* [Dataset]:
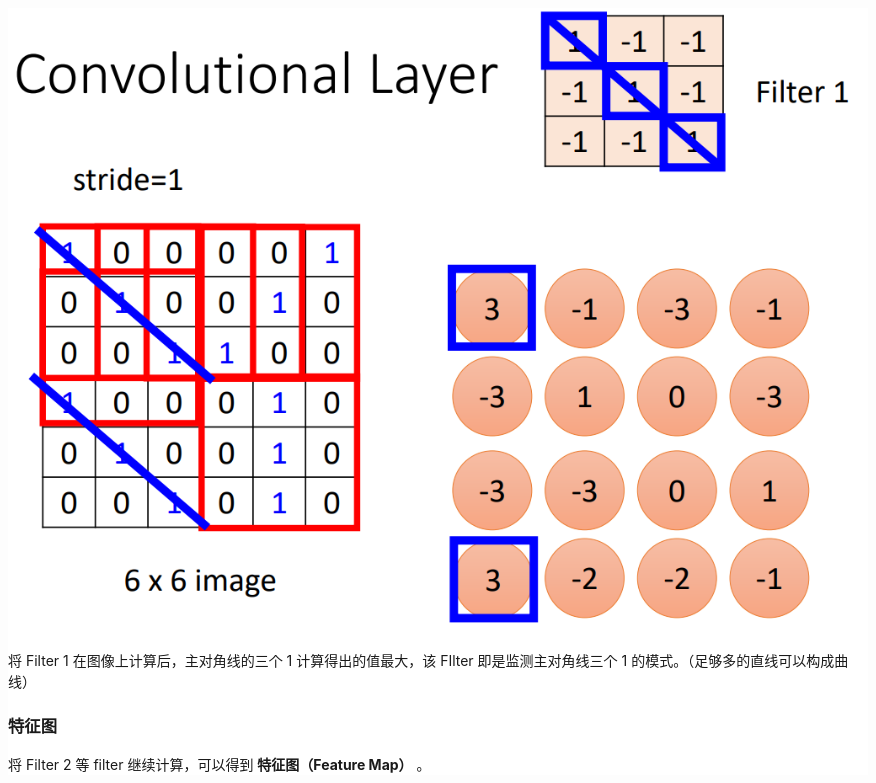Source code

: ![image-20220714093602034](images/CNN/image-20220714093602034.png)

将 Filter 1 在图像上计算后，主对角线的三个 1 计算得出的值最大，该 FIlter 即是监测主对角线三个 1 的模式。（足够多的直线可以构成曲线）

### 特征图

将 Filter 2 等 filter 继续计算，可以得到 **特征图（Feature Map）** 。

* [Job]: Retype the source text of the items above word for word, omitting the pictures.

* [Answer to this problem]:
Source code

: ![image-20220714093602034](images/CNN/image-20220714093602034.png)

将 Filter 1 在图像上计算后，主对角线的三个 1 计算得出的值最大，该 FIlter 即是监测主对角线三个 1 的模式。（足够多的直线可以构成曲线）

### 特征图

将 Filter 2 等 filter 继续计算，可以得到 **特征图（Feature Map）** 。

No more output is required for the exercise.